I really wanted to meet him one day. I did send a birthday email this past year to In These Times. I told him in that email that I used his asterisk. I thanked him for everything.






Photo of Kurt Vonnegut running on beach on left, with wife, Jill Krementz, on right

Thursday, March 08, 2007

Jean Baudrillard Dies


Jean Baudrillard, Soho, London, Photo taken by Cromacom (Flickr)

Baudrillard quote from photo:

"The skyline lit up at dead of night, the air-conditioning systems cooling empty hotels in the desert, and artificial light in the middle of the day all have something both demented and admirable about them: the mindless luxury of a rich civilization, and yet of a civilization perhaps as scared to see the lights go out as was the hunter in his primitice night."

I heard yesterday on my little radio in my office on NPR that Baudrillard died. He is famous for his book Simulacra and Simulation. The film, The Matrix, makes many references to this book.

Baudrillard believed, "we live in a world saturated by imagery, infused with media, sound and advertising. This simulacra of the real surpasses the real world and thus becomes hyperreal, a world that is more real than real." Scary business.

Here is one paragraph from an obituary I found in a newspaper:

Jean Baudrillard, Posted by Radio Nacional, Colombia (Flickr)
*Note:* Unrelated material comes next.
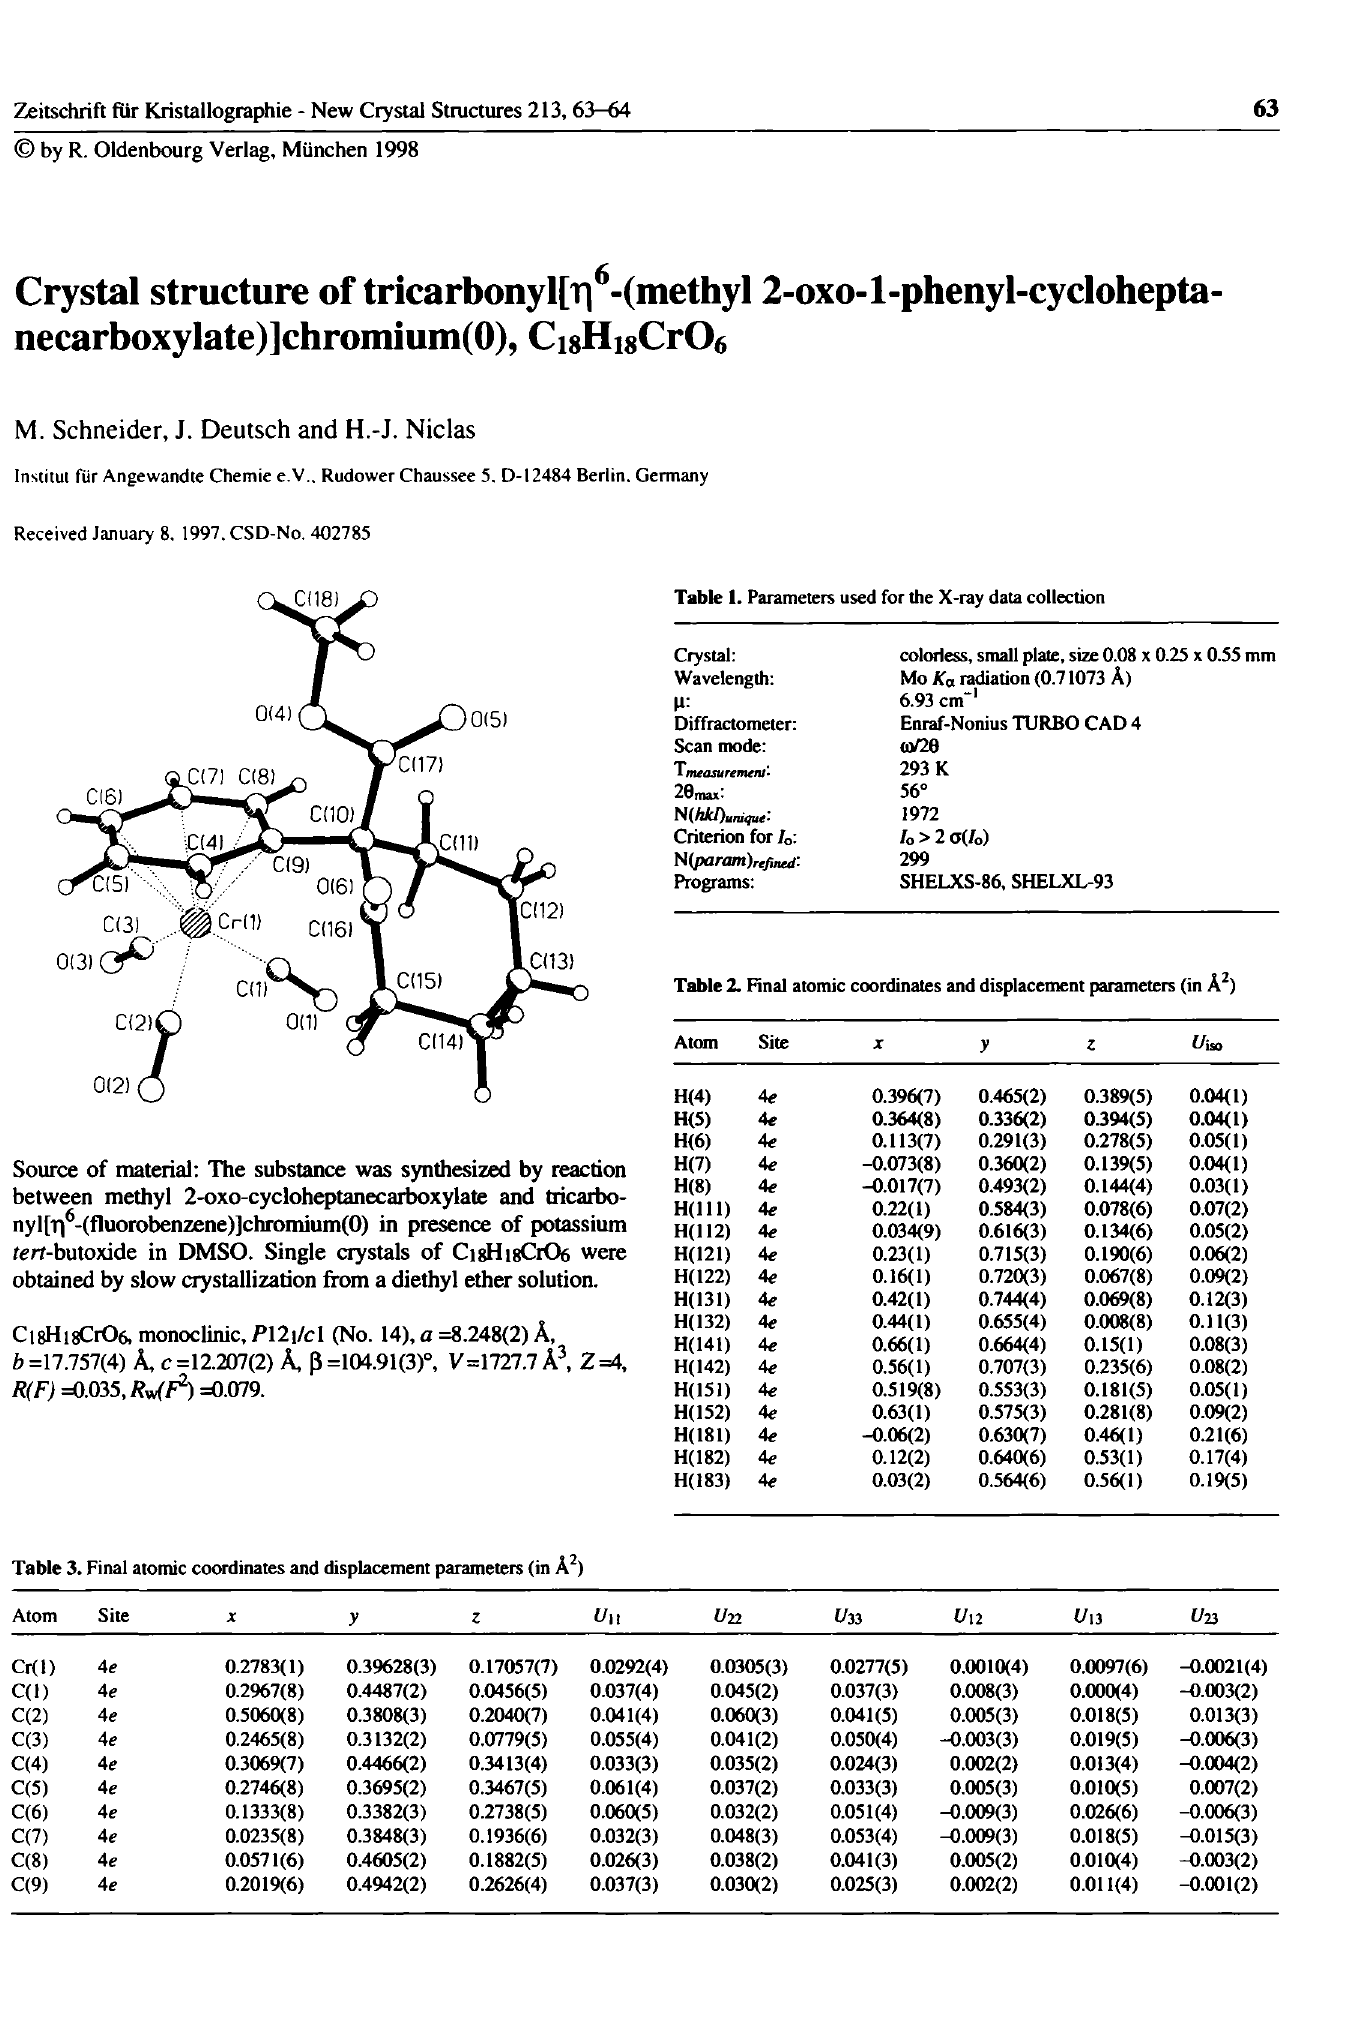
Table 3. Final atomic coordinates and displacement parameters (in A^)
"Baudrillard argued that mass media and modern consumerist society had built up such a complex structure of symbols and simulated experience that it was no longer possible to comprehend reality as it might actually exist."

Sunday, January 21, 2007

Martin Luther King, Mood Swings, and Autism


Martin Luther King, Pan-African News Wire (Flickr)

I hope everyone is enjoying their Martin Luther King holiday. I just want to share what my 2nd graders told me about MLK this week. For those local Long Beach folks, I was at Horace Mann Elementary three days this past week over on Third and Orizaba.

I could walk there, but am always running late, so I drive. I love this school. It is small, only 400 students. I pretty much know them all.

I feel the love when I go there and try to go there as much as possible because there is nothing like being mobbed when you walk onto a campus with hugs by a bunch of 7 year old children to make your day.

For the teachers out there, as you know we are to start our lessons with the anticipatory set. For the non-teachers out there, this means we ask the kids what they know about MLK first. Man these 2nd graders knew so much about MLK and Rosa Parks. I loved it.

They told me about the separate bathrooms, schools, drinking fountains, restaurants, and how black folks had to sit on the back of the bus before Rosa took a stand.
Martin Luther King, Pan-African News Wire (Flickr)

I always bring my Mood Swings CD with me the week of MLK's birthday. They played it on KCRW about 8-10 years ago and I bought it. KCRW still plays it every MLK day. It has Chrissie Hyndes of The Pretenders singing on it and the voice of MLK giving his I Have a Dream speech. It is very moving.

I read a story for the kids about MLK, discussed it, then had them sequence it (what happened first, then, next, last). They draw a picture above each sequence. While they are doing this I play the Mood Swings CD. It never fails how silent the classroom falls as soon as MLK's voice comes on.

This classroom I was in has an autistic boy named Lucas. He loves me now, but was so scared the first time I came to this class. Autistic children have extreme difficulty with any change in their routines. He is a high functioning autistic boy like Dustin Hoffman in the film, rain man.

Lucas always sits next to me when I read stories on the rug. He rubs the end of my jeans between his fingers. After our discussion of MLK and his assassination, Lucas asked about the shooter. He wanted to know all about him.

It was the first time I have been asked by a student to see a photo of the killer of MLK. A little girl, Sage, said she had a book at home that had his photo and would bring it in for Lucas.

This 2nd grade classroom is made up of black, white, brown and Asian kids from Vietnam and Cambodia. We always discuss how that wouldn't be if it wasn't for MLK. So happy birthday MLK. And thanks for everything.